In 1919 the eighteenth Amendment to the Constitution prohibited the manufacture, sale or transportation of “intoxicating liquors” in the United States and by 1933 the era of prohibition was over when the twenty-first Amendment rescinded it. Alcohol consumption was and is a social problem, but sometimes the government is not the right vehicle for dealing with them.
The United States is a huge market for what are deemed illegal drugs and, for many years, marijuana has been among them. That prohibition is now going the way of the earlier effort to make alcohol consumption illegal. Questions remain as to whether this is a good thing or not.
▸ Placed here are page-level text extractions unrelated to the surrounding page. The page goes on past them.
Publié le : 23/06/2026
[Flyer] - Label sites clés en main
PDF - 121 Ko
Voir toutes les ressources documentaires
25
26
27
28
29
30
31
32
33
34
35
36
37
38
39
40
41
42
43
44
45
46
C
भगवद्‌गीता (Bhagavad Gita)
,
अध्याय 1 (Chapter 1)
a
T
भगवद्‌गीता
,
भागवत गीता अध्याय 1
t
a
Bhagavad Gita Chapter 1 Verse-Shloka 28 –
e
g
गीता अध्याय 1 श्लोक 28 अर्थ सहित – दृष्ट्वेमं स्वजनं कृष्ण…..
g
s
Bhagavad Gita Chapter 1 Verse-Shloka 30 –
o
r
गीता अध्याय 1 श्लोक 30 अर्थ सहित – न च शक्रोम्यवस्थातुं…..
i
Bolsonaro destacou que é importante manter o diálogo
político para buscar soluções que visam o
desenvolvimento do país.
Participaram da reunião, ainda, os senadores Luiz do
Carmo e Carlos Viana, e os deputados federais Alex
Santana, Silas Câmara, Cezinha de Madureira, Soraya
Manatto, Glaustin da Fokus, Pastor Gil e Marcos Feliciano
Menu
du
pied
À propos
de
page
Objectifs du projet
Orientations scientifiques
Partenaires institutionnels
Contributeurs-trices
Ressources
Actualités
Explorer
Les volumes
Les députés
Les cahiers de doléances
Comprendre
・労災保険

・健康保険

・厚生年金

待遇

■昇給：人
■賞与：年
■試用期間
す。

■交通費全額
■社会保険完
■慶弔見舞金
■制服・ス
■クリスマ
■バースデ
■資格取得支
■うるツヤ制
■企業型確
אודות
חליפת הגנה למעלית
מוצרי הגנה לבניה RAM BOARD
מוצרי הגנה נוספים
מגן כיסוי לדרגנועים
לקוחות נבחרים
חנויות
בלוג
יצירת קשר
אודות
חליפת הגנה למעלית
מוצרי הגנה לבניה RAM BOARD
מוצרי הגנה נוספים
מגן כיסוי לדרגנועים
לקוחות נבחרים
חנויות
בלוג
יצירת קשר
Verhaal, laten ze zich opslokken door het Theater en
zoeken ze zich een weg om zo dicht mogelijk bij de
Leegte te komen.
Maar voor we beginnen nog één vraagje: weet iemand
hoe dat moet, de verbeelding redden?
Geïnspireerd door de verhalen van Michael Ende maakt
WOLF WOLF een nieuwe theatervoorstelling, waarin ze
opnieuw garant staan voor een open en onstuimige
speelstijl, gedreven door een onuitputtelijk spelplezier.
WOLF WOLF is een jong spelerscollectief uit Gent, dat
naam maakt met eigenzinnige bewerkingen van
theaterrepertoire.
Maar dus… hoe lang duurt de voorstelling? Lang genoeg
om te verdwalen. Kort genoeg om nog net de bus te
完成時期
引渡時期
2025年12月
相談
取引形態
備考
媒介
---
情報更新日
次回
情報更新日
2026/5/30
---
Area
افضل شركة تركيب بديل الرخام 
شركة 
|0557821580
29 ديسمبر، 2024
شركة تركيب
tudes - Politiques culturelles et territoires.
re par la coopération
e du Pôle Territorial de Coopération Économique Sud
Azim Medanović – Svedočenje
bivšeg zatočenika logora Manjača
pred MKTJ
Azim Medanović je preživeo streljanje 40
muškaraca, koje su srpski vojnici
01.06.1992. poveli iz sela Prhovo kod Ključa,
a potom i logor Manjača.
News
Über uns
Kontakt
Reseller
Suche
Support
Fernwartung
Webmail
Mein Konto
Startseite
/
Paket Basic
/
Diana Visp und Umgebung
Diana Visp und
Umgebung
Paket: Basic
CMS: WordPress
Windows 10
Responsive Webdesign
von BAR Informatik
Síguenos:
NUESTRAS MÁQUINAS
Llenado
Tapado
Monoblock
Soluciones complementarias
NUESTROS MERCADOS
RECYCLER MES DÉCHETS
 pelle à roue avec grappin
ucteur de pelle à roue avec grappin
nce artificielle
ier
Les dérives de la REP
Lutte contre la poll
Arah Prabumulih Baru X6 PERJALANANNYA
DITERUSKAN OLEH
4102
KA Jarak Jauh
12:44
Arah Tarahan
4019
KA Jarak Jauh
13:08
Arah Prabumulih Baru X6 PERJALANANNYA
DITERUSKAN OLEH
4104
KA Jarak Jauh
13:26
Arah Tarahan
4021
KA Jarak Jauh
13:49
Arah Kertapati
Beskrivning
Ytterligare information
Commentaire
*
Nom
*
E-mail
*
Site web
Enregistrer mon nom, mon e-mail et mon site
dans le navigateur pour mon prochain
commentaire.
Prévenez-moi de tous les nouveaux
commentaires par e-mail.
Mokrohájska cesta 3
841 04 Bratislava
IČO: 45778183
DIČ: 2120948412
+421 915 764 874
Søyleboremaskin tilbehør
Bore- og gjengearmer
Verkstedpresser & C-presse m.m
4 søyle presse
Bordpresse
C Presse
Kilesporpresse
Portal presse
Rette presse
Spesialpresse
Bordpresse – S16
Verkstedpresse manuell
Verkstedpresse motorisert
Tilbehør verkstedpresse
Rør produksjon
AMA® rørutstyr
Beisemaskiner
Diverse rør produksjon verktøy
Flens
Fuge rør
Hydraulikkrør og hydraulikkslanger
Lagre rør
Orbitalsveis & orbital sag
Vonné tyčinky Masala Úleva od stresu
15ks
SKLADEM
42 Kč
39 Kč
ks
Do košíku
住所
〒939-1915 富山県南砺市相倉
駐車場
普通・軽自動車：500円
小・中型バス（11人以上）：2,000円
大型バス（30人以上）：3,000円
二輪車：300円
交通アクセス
A study by the Columbia University Mailman School of Public Health whose results were released in February examined automobile deaths resulting from marijuana use while driving. The data was gathered from six states that perform toxicology tests on drivers involved in fatal accidents. It found that drugs played an increasing role in such accidents, accounting for more than 28% in 2010, 16% more than in 1999 and marijuana was the main drug involved in the increase, contributing to 12%, compared to only 4% in 1999.
“Currently, one of nine drivers involved in fatal crashes would test positive for marijuana,” said Dr. Guohua Le, director of the Center for Injury Epidemiology and Prevention at Columbia. “If a driver is under the influence of alcohol, their risk of a fatal crash is 13 times higher than the risk of a driver who is not, but the driver under the influence of both alcohol and marijuana then increased to 24 times that of a sober person.”